Während des Karnevalfestes 1995 fand zum ersten Male ein Kinderkarnevalsfest statt.

Die Generalversammlung zum Schützenfest 1996 am 02. Juni 1996 fand unter regem öffentlichem Interesse statt. Die Hagelisten beschlossen, dass Frauen mit allen Rechten und Pflichten Aufnahme in die Gesellschaft finden. Bereits ein halbes Jahr später, auf der Generalversammlung zu Karneval 1997 am 01.12.1996 nahm diese Satzungsänderung Gestalt an. Kira Kattenbeck wurde als erste Frau in den Vorstand der Hagelisten gewählt. Für Emsdetten sensationell verlief dann das Schützenfest 1998 bei den Hagelisten. Kira Kattenbeck gelang es als erste Frau, den Vogel von der Stange zu schießen und erste Schützenkönigin der Hagelisten zu werden. Im November 1998 stimmten die Vereinigten Schützengesellschaften dann zum Leidwesen der Hagelisten auf Antrag einer Schützengesellschaft künftig ausschließlich männliche Aspiranten zum Kaiserschießen zuzulassen. Die Zeit war wohl noch nicht reif für eine gleichberechtigte Teilhabe der Frauen am Emsdettener Schützenwesen. Im Jubiläumsjahr 1999 schwang mit Prinz Josef VII. (Stolze) wieder ein Hagelist das Zepter über Emsdettens Narren. Im Laufe des Schützenfestes ehrten die Hagelisten ihr Vereinslokal Kloppenborg, das seit 1874 ununterbrochen ihr Vereinslokal ist und deren Vogelbauer Karl und Thomas Reckenfelderbäumer für 125 Jahre Vogel- und Sternbau der Familie Reckenfelderbäumer für die Hagelisten.
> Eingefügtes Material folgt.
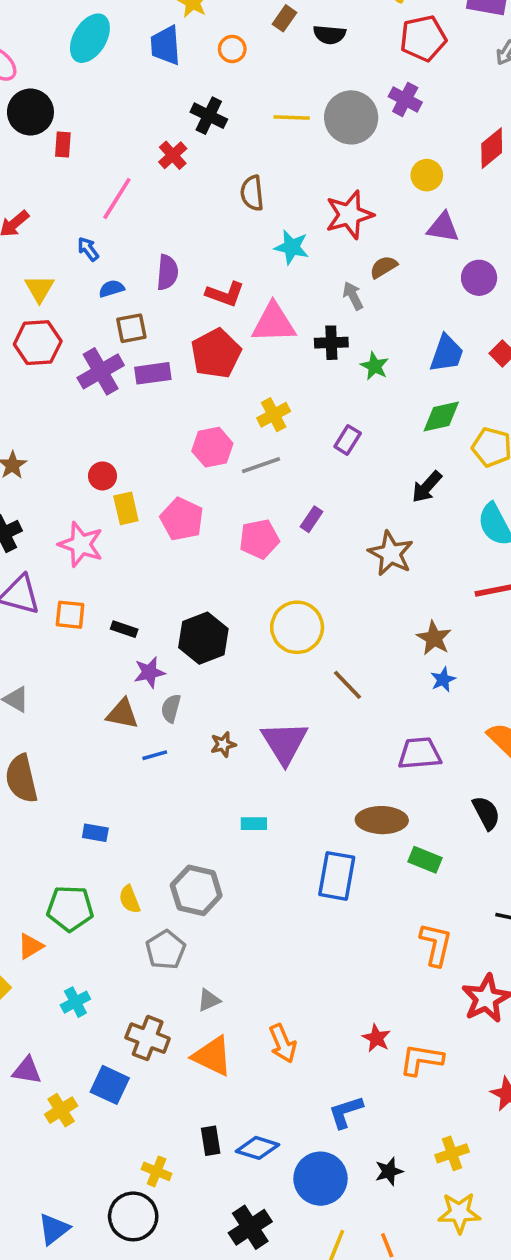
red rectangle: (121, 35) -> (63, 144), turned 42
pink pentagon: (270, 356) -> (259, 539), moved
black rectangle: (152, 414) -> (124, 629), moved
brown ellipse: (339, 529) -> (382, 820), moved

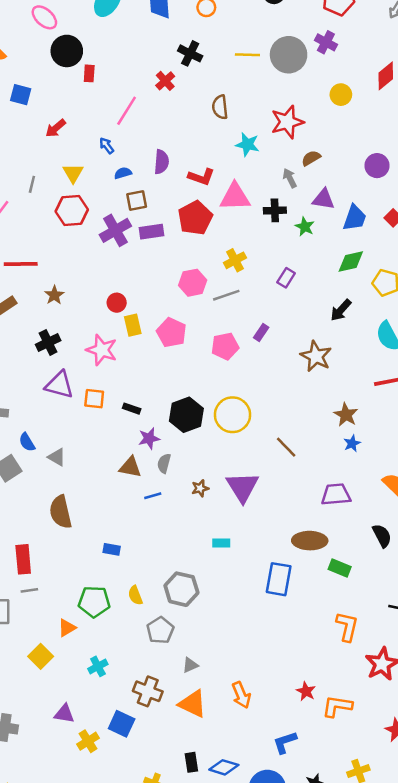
purple triangle: (443, 227) -> (323, 199), moved
yellow circle: (297, 627) -> (232, 415), moved

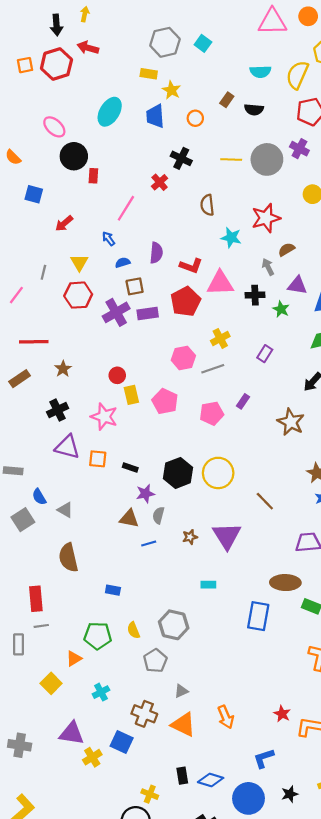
purple triangle: (64, 714) -> (72, 733), size x1.4

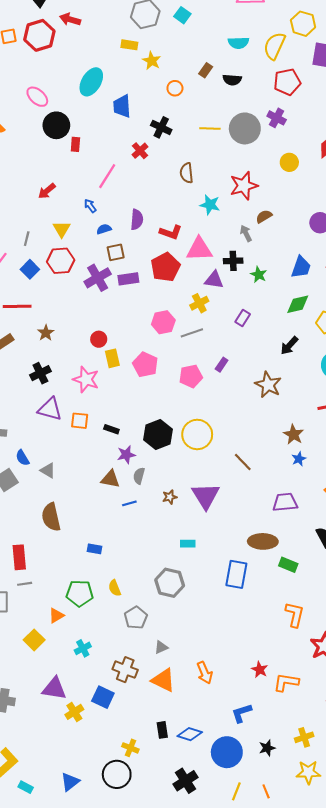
blue trapezoid: (155, 116) -> (122, 106), moved
blue square: (34, 194) -> (30, 269), moved, turned 30
purple triangle: (297, 285) -> (214, 280), moved
gray hexagon: (174, 625) -> (170, 583), moved

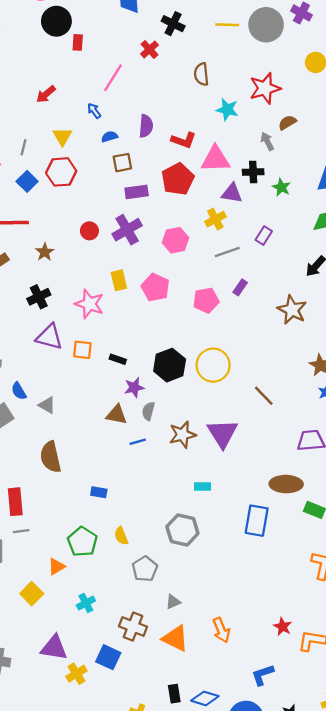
purple cross: (98, 278) -> (127, 230), moved
gray line: (192, 333) -> (227, 252), moved
red circle: (99, 339) -> (89, 231), moved
brown star: (170, 497) -> (182, 435), size x1.6
green pentagon: (80, 593) -> (82, 542), turned 30

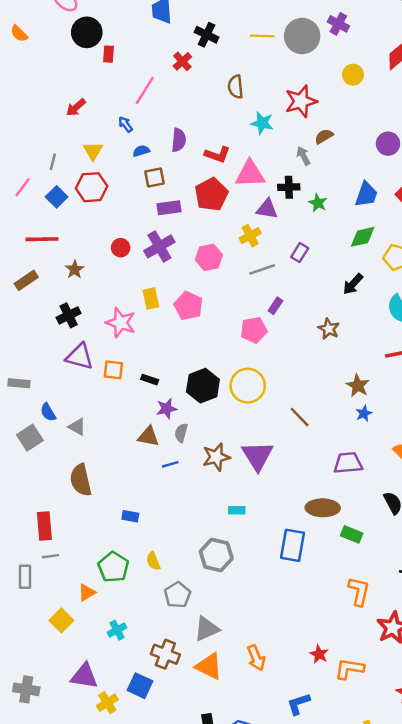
pink pentagon: (206, 300) -> (254, 330), moved
brown star: (292, 310) -> (329, 329), size x0.7
gray triangle: (173, 602) -> (207, 629), size x1.6

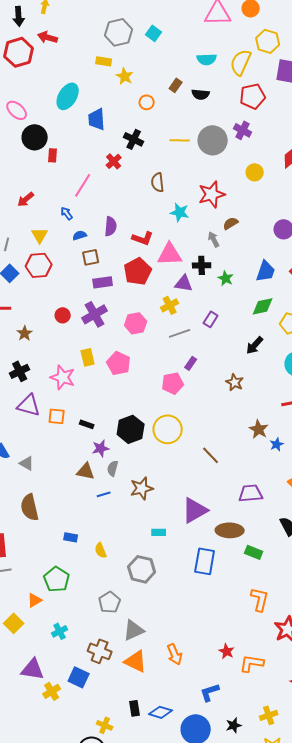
blue star: (364, 413) -> (277, 444), moved
purple triangle: (257, 456) -> (195, 510), moved, turned 32
yellow semicircle: (153, 561) -> (101, 550), moved

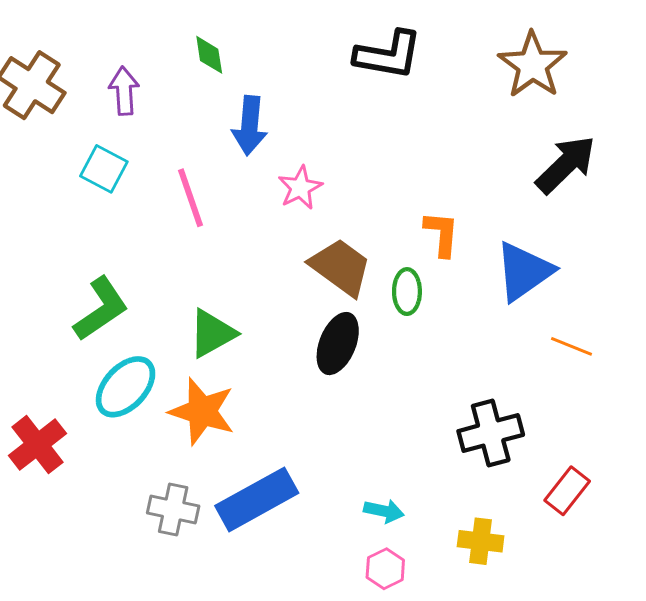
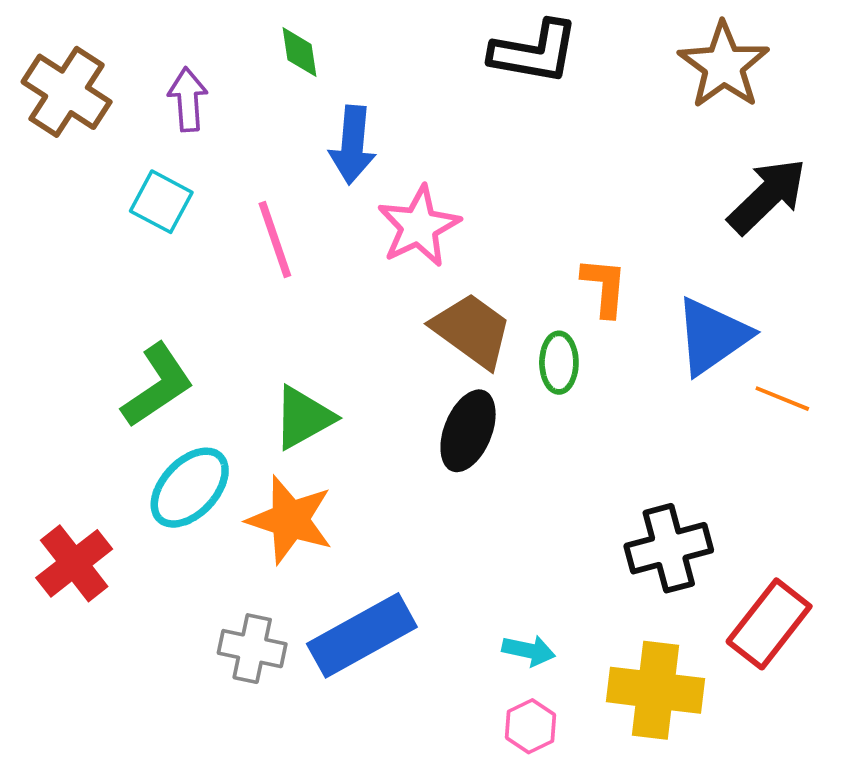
pink star: (300, 188) -> (419, 226), size x1.4
orange line: (571, 346) -> (782, 399), moved
red rectangle: (567, 491) -> (769, 624), size x1.4
yellow cross: (481, 541) -> (655, 690), size x1.6

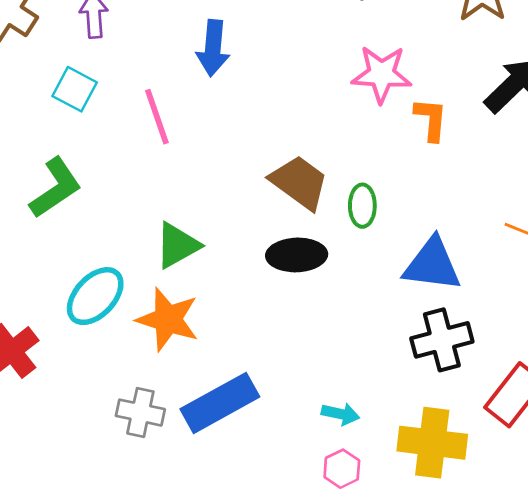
pink star: (419, 226) -> (382, 74), moved, turned 30
orange L-shape: (604, 287) -> (431, 119), moved
blue triangle: (712, 336) -> (432, 265), moved, turned 42
green L-shape: (157, 385) -> (55, 188), moved
black ellipse: (468, 431) -> (297, 255), turned 66

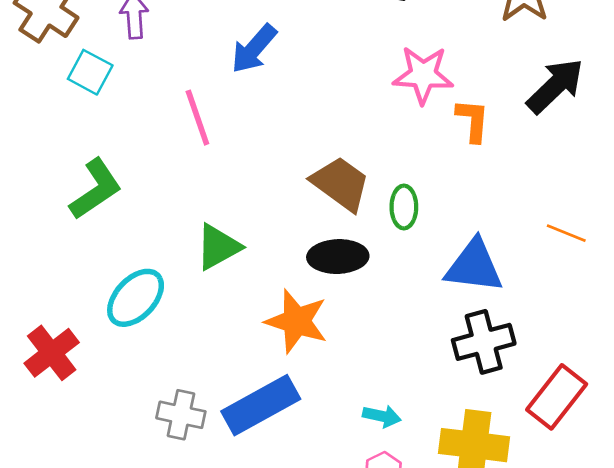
blue arrow: (213, 48) -> (254, 49), turned 36
cyan square: (75, 89) -> (90, 72), moved
orange star: (168, 319) -> (297, 321), moved

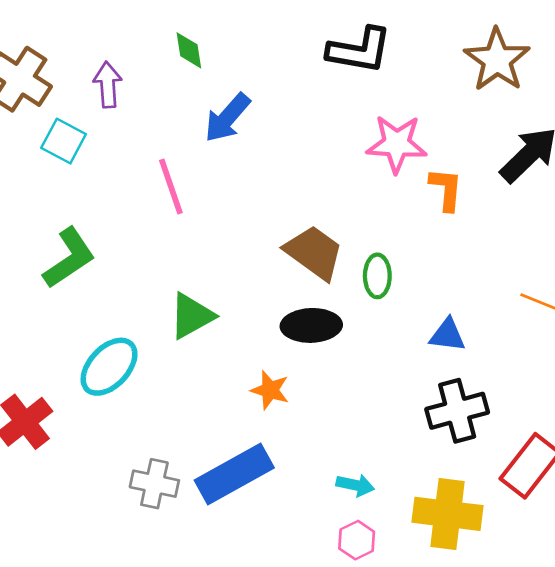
blue triangle: (474, 266) -> (447, 335), size x0.6
orange star: (297, 321) -> (270, 390), size x0.6

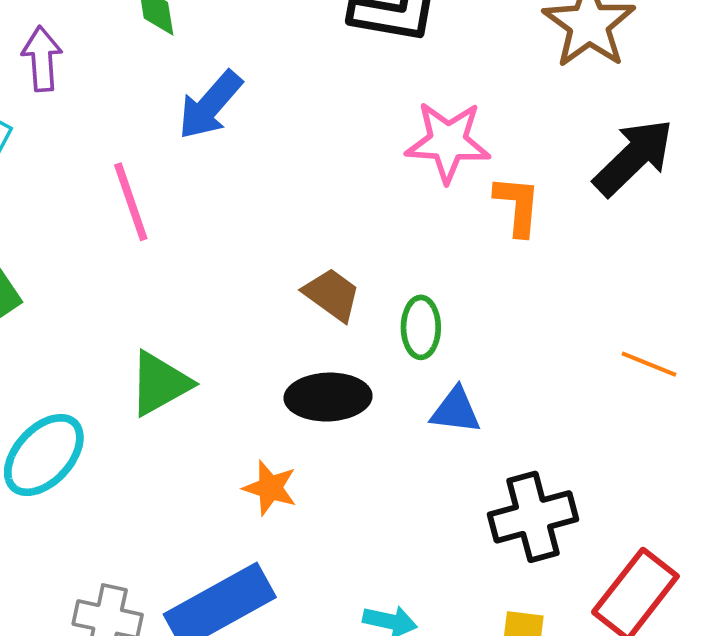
brown trapezoid: (314, 253) -> (332, 295), size x0.7
blue triangle: (447, 335) -> (456, 411), moved

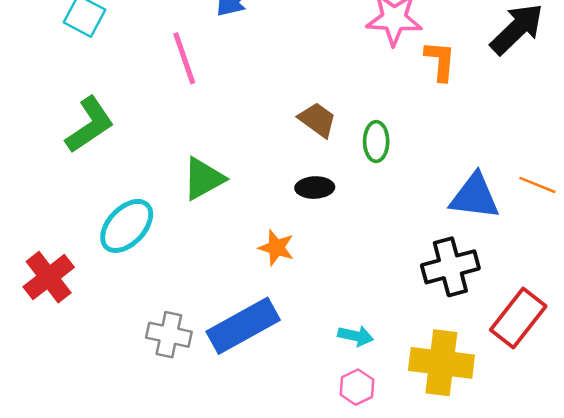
orange line: (649, 364) -> (537, 185), moved
black ellipse: (328, 397) -> (315, 188), size x0.7
blue triangle: (456, 411) -> (475, 196), moved, size x1.5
Im August 1999 feierten Hagelisten und Teupen gemeinsam das 175jährige Vereinsjubiläum in der festlich geschmückten Ems-Halle und auf Hof Deitmar. Im Januar 2001 feierten die Karnevalswagenbauer der Hagelisten ihr 25jährige Bestehen. Zu Karneval 2002 schwang wieder mit Prinz Ändy I. (Rengers) ein Hagelist das Zepter über Emsdettens Narren. Beim Bundesfest der Vereinigten Schützengesellschaften Emsdetten im Jahre 2004 errang mit Hermann Kattenbeck der erste Hagelist die Kaiserwürde. Zu Schützenfest 2005 gewann nach vielen Jahren endlich mal wieder mit Dominik Schwarte ein Hagelist die Wanderkette der Stadt Emsdetten. Zum Königstreffen der Hagelisten im Jahre 2010 wurde die Geige des Vereinsnamensgebers Hagel von der Familie Untiedt als Dauerleihgabe übergeben. Diese Geige ist im Vereinslokal Kloppenborg ausgestellt. Wanderkettensieger 2015 der Stadt Emsdetten wurde mit Boris Schulze wieder ein Hagelist. Der Juniorenspielmannszug feierte im Mai 2019 das 100-jährige Bestehen in der Ems-Halle und in den Parkanlagen des Hofes Deitmar.

Nach Karneval 2020 ruhte das Gesellschaftsleben aufgrund einer Coronapandemie bis zum Frühjahr 2022. Im Juni 2022 erringen nach vielen Jahren die Altersschützen der Hagelisten wieder die Stadtmeisterschaft.
Ausführliche Informationen über die Entstehung der Emsdettener Schützengesellschaften, insbesondere über die Hagelisten Schützengesellschaft e.V. Emsdetten können der Festschrift zum Jubelfest „Hagelisten und Teupen im Wandel der Zeit“ und der Festschrift zum 200-jährigen Jubiläum der Hagelisten entnommen werden. Die Festschrift zum 200-jährigen Jubiläum ist seit Mai dieses Jahres bei allen Festausschussmitgliedern und im Atelier Buch & Kunst, Am Brink 4, erhältlich.